From the records below, copy each line in which the string "Group" occurs.

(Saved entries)
BEGIN
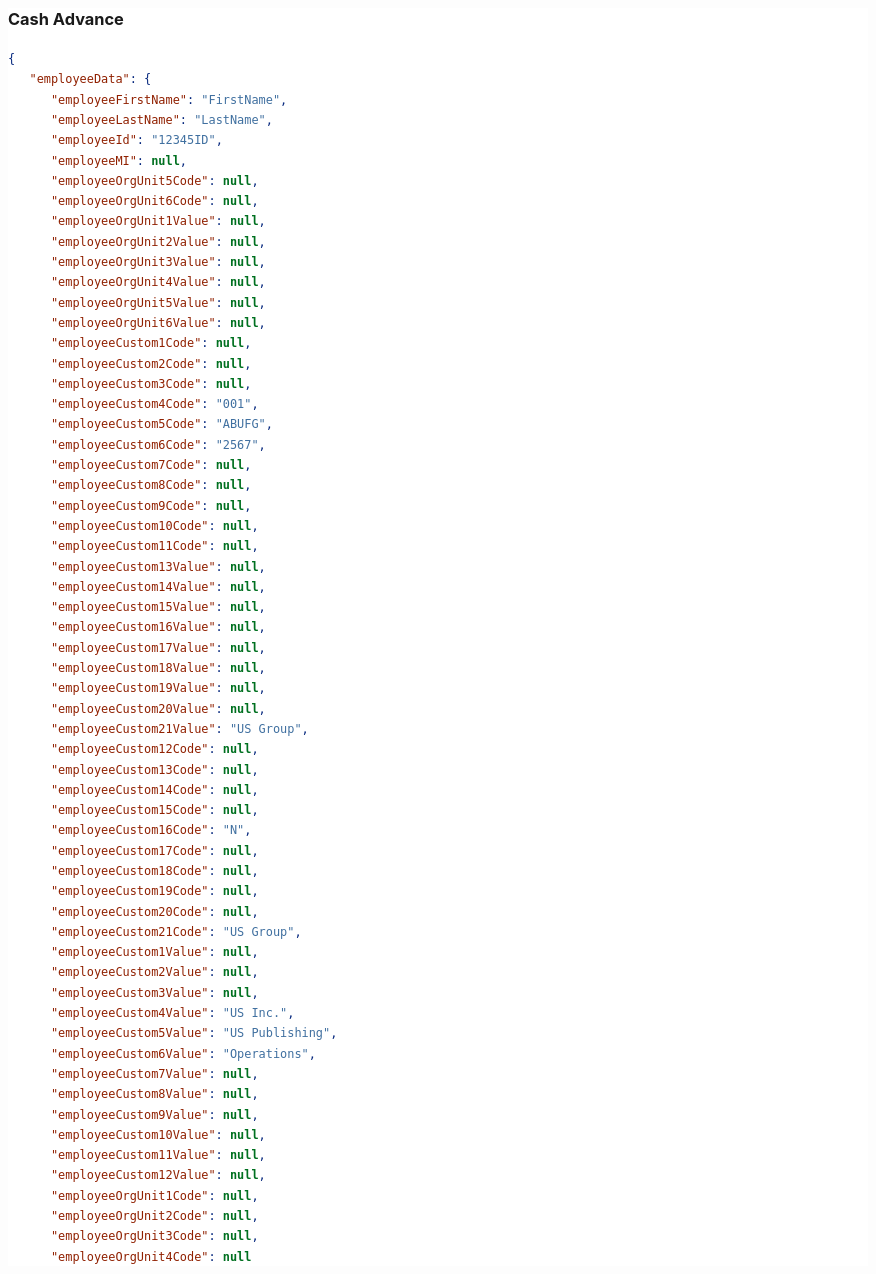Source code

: ### <a name="example-cashadvance"></a>Cash Advance

```json
{
   "employeeData": {
      "employeeFirstName": "FirstName",
      "employeeLastName": "LastName",
      "employeeId": "12345ID",
      "employeeMI": null,
      "employeeOrgUnit5Code": null,
      "employeeOrgUnit6Code": null,
      "employeeOrgUnit1Value": null,
      "employeeOrgUnit2Value": null,
      "employeeOrgUnit3Value": null,
      "employeeOrgUnit4Value": null,
      "employeeOrgUnit5Value": null,
      "employeeOrgUnit6Value": null,
      "employeeCustom1Code": null,
      "employeeCustom2Code": null,
      "employeeCustom3Code": null,
      "employeeCustom4Code": "001",
      "employeeCustom5Code": "ABUFG",
      "employeeCustom6Code": "2567",
      "employeeCustom7Code": null,
      "employeeCustom8Code": null,
      "employeeCustom9Code": null,
      "employeeCustom10Code": null,
      "employeeCustom11Code": null,
      "employeeCustom13Value": null,
      "employeeCustom14Value": null,
      "employeeCustom15Value": null,
      "employeeCustom16Value": null,
      "employeeCustom17Value": null,
      "employeeCustom18Value": null,
      "employeeCustom19Value": null,
      "employeeCustom20Value": null,
      "employeeCustom21Value": "US Group",
      "employeeCustom12Code": null,
      "employeeCustom13Code": null,
      "employeeCustom14Code": null,
      "employeeCustom15Code": null,
      "employeeCustom16Code": "N",
      "employeeCustom17Code": null,
      "employeeCustom18Code": null,
      "employeeCustom19Code": null,
      "employeeCustom20Code": null,
      "employeeCustom21Code": "US Group",
      "employeeCustom1Value": null,
      "employeeCustom2Value": null,
      "employeeCustom3Value": null,
      "employeeCustom4Value": "US Inc.",
      "employeeCustom5Value": "US Publishing",
      "employeeCustom6Value": "Operations",
      "employeeCustom7Value": null,
      "employeeCustom8Value": null,
      "employeeCustom9Value": null,
      "employeeCustom10Value": null,
      "employeeCustom11Value": null,
      "employeeCustom12Value": null,
      "employeeOrgUnit1Code": null,
      "employeeOrgUnit2Code": null,
      "employeeOrgUnit3Code": null,
      "employeeOrgUnit4Code": null
```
END
## WRITTEN RESPONSE:
      "employeeCustom21Value": "US Group",
      "employeeCustom21Code": "US Group",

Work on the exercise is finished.